[[ DATA IN THIS EXERCISE, beginning ]]

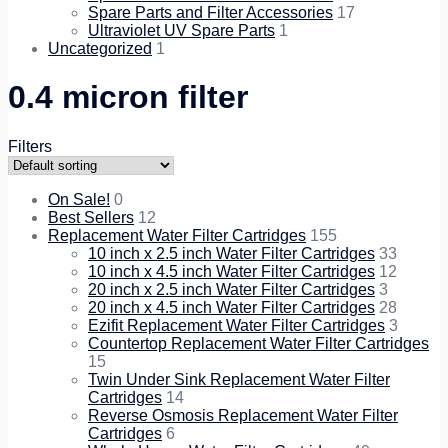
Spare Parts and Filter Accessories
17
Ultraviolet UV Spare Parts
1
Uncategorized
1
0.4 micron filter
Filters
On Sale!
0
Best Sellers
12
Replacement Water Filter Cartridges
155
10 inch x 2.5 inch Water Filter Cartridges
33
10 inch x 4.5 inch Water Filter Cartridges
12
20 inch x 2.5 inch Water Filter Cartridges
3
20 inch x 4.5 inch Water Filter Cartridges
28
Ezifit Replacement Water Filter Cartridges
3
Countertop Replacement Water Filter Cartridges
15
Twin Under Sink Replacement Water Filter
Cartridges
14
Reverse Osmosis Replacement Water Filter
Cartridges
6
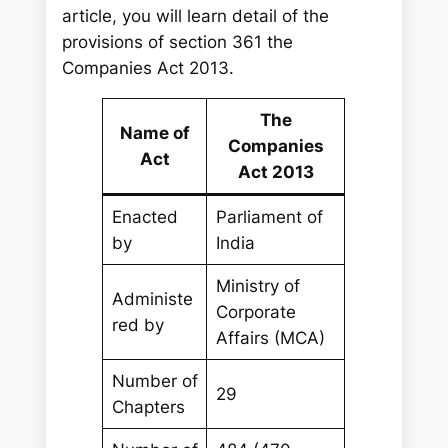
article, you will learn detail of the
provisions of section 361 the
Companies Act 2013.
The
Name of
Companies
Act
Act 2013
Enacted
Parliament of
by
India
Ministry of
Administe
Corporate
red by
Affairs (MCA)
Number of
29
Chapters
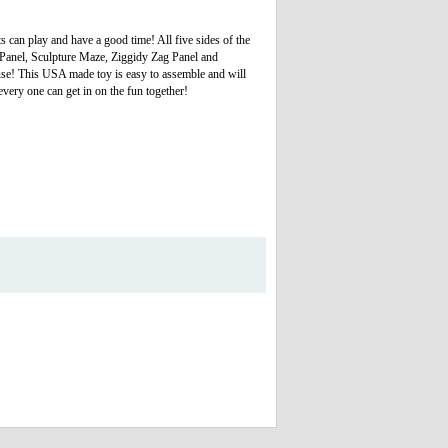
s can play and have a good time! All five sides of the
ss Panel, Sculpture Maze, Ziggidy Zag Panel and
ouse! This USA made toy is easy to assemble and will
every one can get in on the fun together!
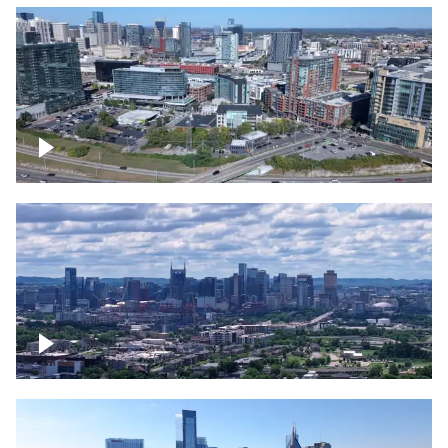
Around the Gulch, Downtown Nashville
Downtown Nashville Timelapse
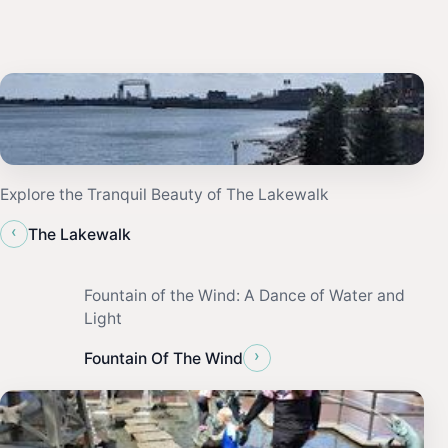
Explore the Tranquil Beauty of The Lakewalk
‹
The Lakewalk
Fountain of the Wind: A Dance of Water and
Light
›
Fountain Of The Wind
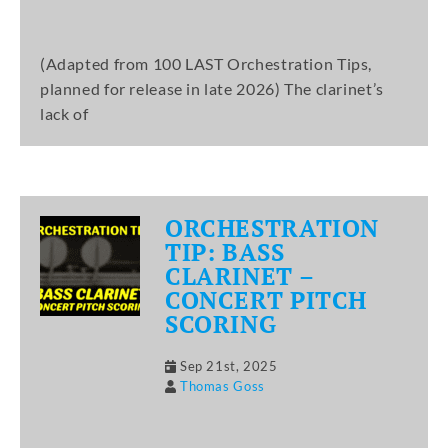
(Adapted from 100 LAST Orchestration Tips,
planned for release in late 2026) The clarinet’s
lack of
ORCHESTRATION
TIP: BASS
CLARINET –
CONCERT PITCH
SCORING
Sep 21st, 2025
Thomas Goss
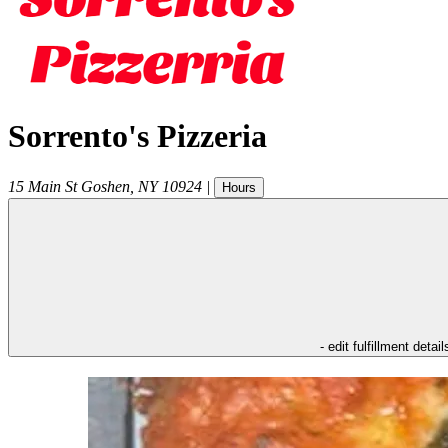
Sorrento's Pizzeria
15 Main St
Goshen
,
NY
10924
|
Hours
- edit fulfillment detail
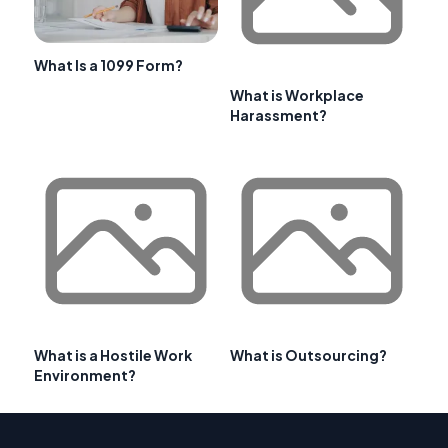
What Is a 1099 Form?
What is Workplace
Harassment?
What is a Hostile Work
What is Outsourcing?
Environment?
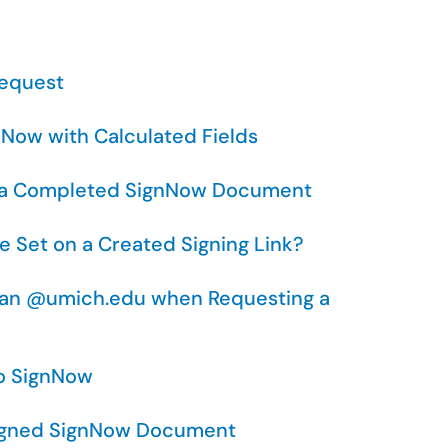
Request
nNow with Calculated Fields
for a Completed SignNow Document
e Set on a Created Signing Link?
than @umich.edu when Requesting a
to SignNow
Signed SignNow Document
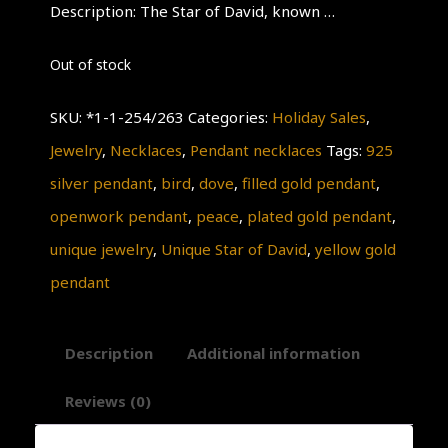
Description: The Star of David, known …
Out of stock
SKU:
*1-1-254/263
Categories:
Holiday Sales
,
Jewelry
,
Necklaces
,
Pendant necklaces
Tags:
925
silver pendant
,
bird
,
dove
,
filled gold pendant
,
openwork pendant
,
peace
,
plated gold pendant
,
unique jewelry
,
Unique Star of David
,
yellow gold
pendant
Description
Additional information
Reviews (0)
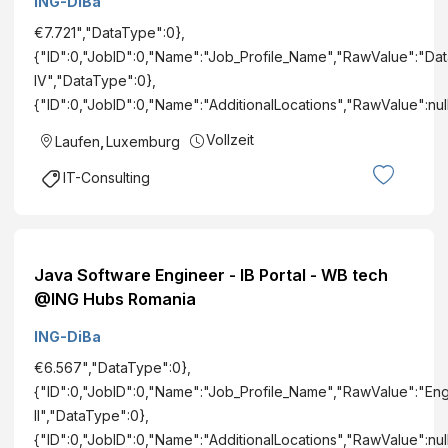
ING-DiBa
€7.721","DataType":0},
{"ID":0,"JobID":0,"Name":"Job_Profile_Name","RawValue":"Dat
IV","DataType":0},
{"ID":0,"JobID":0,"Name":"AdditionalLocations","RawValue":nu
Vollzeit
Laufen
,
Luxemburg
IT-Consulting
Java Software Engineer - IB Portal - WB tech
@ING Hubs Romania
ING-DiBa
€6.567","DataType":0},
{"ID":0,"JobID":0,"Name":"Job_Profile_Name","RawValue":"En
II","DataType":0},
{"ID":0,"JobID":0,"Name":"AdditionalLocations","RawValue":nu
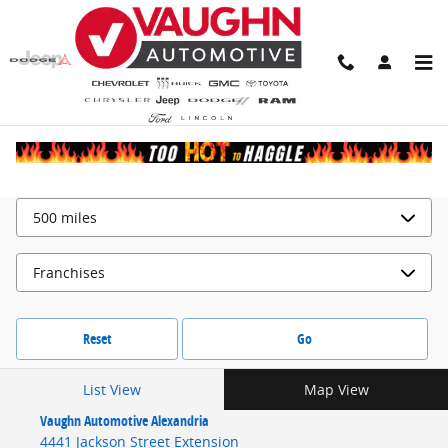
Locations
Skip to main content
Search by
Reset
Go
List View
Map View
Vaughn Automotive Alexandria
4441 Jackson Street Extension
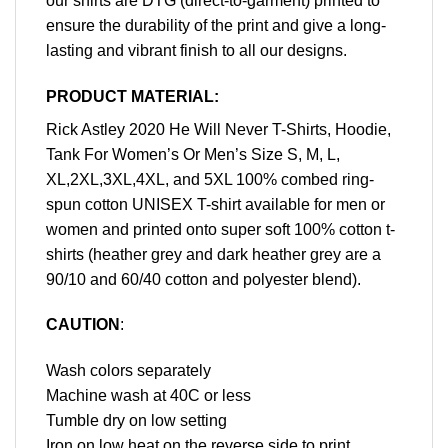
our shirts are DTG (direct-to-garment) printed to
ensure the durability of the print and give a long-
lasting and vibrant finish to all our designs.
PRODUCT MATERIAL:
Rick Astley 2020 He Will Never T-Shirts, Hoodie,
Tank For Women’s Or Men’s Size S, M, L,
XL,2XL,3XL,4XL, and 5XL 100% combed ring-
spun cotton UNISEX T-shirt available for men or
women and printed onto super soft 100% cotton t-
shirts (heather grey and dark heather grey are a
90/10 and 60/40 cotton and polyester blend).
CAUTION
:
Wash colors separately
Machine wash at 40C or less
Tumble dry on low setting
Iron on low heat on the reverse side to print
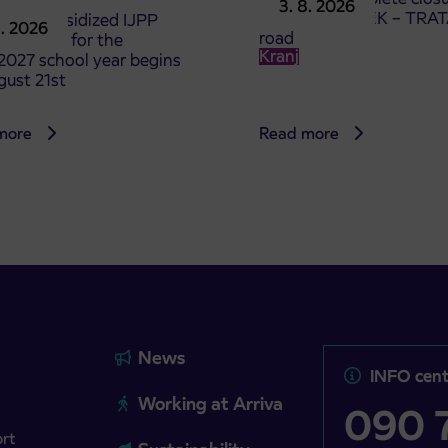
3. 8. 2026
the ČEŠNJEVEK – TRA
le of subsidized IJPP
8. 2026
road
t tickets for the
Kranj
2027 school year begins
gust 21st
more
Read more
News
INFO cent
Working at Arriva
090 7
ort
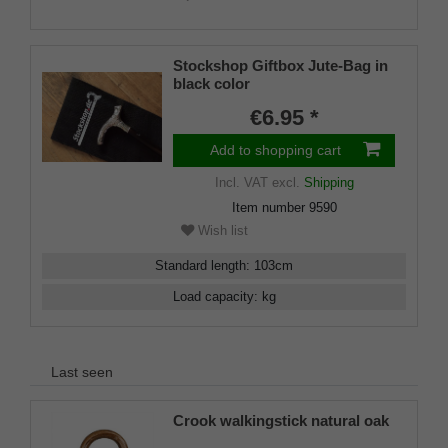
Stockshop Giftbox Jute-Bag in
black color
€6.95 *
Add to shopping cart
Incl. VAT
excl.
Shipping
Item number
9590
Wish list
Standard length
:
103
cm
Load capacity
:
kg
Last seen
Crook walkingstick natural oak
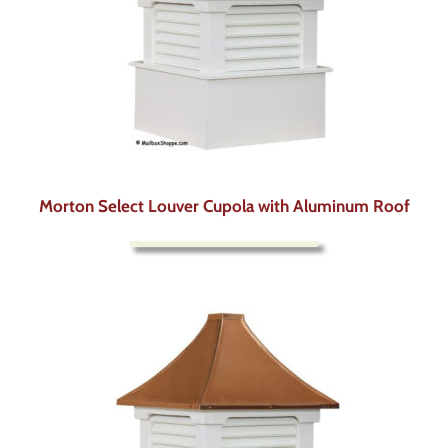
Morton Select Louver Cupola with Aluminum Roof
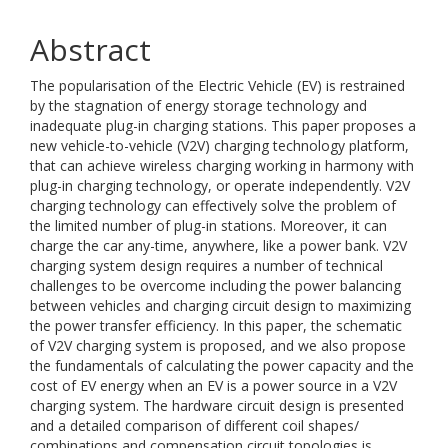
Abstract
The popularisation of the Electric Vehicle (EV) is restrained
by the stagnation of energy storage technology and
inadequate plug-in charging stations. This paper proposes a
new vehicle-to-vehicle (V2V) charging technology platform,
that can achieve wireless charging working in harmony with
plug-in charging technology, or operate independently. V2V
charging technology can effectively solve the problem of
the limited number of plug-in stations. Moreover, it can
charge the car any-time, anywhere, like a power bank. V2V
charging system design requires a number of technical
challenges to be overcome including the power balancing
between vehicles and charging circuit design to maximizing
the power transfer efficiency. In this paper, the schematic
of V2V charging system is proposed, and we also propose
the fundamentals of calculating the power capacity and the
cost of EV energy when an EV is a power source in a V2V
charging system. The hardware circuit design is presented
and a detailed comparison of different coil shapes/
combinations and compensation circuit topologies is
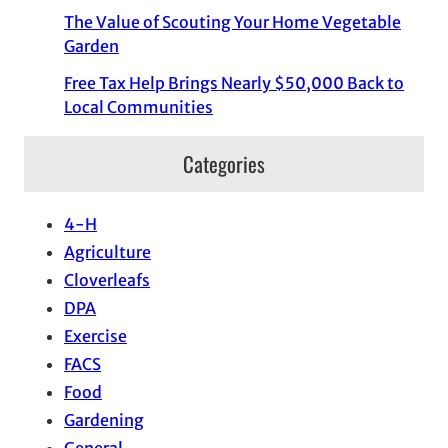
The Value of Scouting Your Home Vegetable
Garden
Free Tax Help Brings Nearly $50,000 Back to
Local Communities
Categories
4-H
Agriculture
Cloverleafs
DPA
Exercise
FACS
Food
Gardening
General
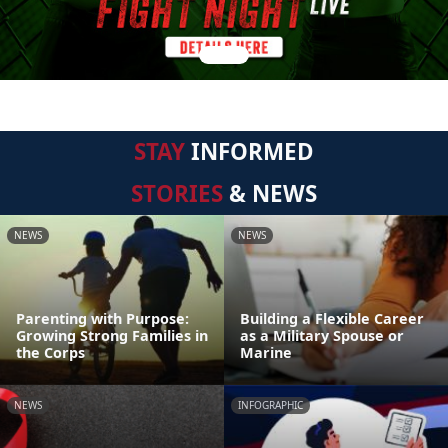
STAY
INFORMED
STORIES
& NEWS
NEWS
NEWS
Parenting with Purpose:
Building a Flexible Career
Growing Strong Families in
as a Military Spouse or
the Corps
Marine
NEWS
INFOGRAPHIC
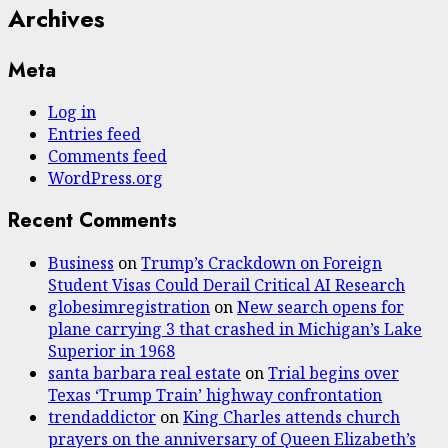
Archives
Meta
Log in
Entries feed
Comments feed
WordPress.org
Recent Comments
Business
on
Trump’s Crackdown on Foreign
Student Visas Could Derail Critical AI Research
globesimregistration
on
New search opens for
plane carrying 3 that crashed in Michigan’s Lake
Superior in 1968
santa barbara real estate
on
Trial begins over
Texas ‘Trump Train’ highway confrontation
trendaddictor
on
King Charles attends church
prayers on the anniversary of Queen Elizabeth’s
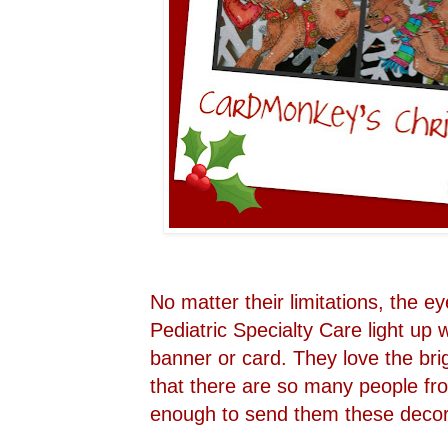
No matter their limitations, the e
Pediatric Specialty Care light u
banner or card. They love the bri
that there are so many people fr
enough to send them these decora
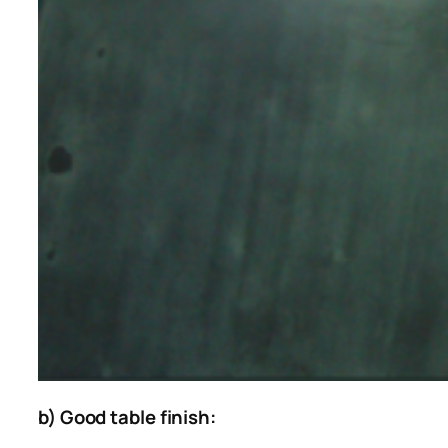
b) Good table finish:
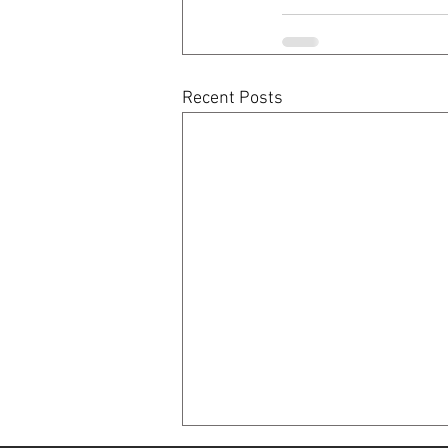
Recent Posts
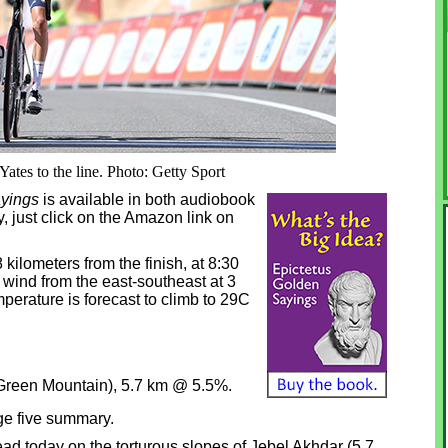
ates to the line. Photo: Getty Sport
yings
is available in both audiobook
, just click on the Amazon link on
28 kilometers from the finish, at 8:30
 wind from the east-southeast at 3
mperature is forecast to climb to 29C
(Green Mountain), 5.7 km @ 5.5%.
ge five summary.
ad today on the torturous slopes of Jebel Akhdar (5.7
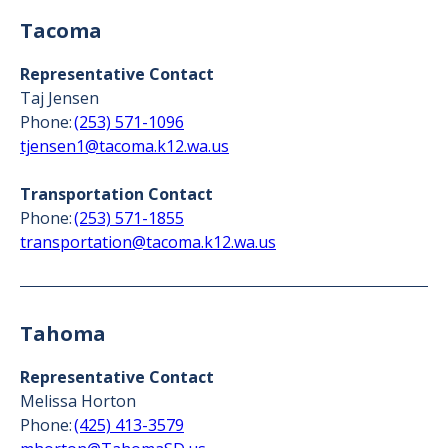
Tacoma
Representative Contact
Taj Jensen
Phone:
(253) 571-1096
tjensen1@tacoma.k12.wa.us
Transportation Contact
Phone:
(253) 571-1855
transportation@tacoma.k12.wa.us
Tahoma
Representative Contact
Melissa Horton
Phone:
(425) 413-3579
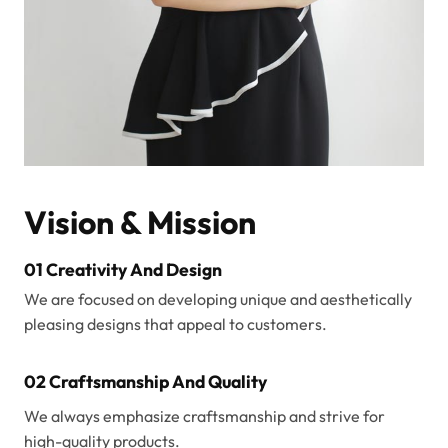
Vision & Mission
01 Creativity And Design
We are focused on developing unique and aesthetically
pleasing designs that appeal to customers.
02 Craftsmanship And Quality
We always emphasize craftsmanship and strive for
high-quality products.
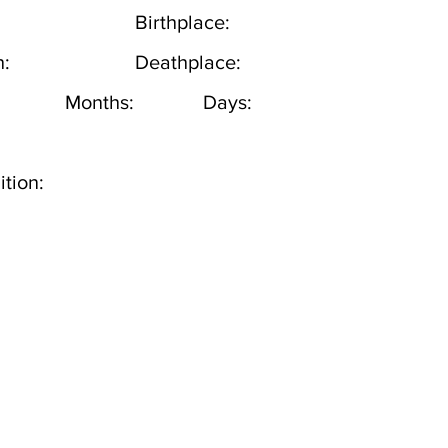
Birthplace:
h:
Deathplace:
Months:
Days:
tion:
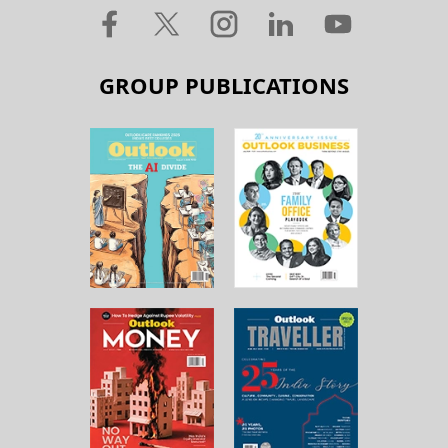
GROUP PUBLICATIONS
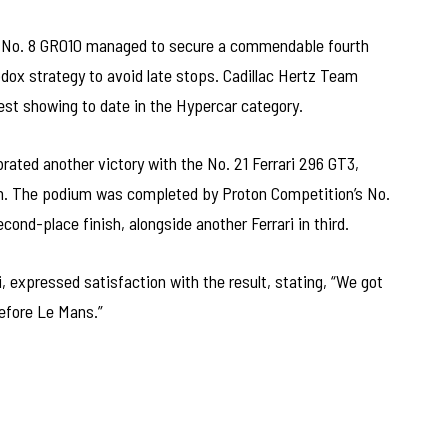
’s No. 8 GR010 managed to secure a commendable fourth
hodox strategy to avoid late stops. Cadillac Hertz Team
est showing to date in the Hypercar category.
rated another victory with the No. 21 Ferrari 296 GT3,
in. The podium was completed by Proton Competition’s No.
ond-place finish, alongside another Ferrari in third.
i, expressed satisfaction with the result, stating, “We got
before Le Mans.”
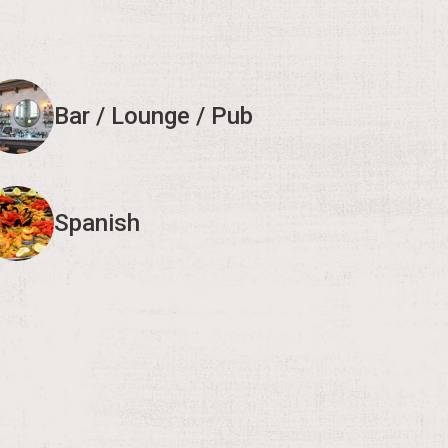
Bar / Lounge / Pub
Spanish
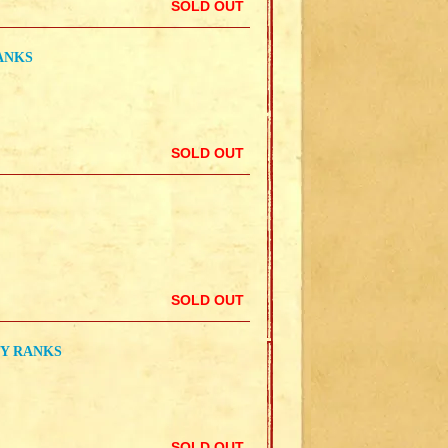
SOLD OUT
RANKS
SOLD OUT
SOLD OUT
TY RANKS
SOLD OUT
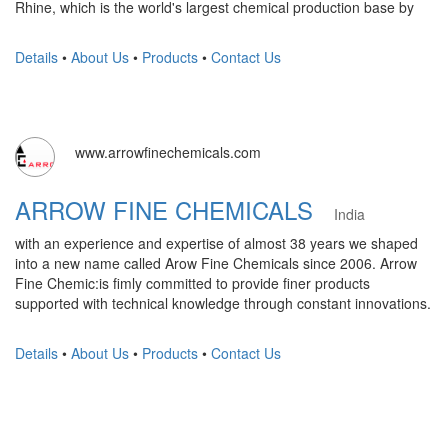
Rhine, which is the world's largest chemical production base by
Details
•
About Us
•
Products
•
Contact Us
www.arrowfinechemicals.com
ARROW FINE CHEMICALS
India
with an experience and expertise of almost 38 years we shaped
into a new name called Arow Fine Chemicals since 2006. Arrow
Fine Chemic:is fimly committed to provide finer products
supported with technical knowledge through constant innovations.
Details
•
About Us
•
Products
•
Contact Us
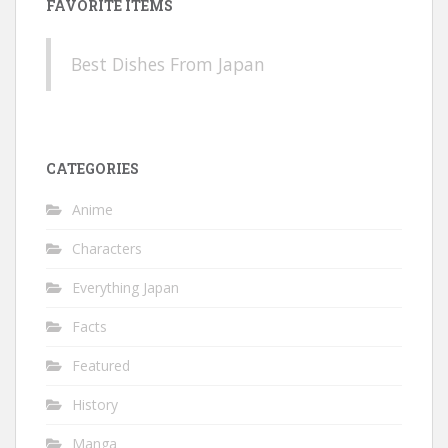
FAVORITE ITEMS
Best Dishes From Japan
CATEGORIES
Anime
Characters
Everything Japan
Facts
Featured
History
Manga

[[ DATA IN THIS EXERCISE, end ]]

* WHAT THE TASK ASKS
Lines containing the word "Nashville" are to be located in the entries and copied.

* FINISHED TASK
Around the Gulch, Downtown Nashville
Downtown Nashville Timelapse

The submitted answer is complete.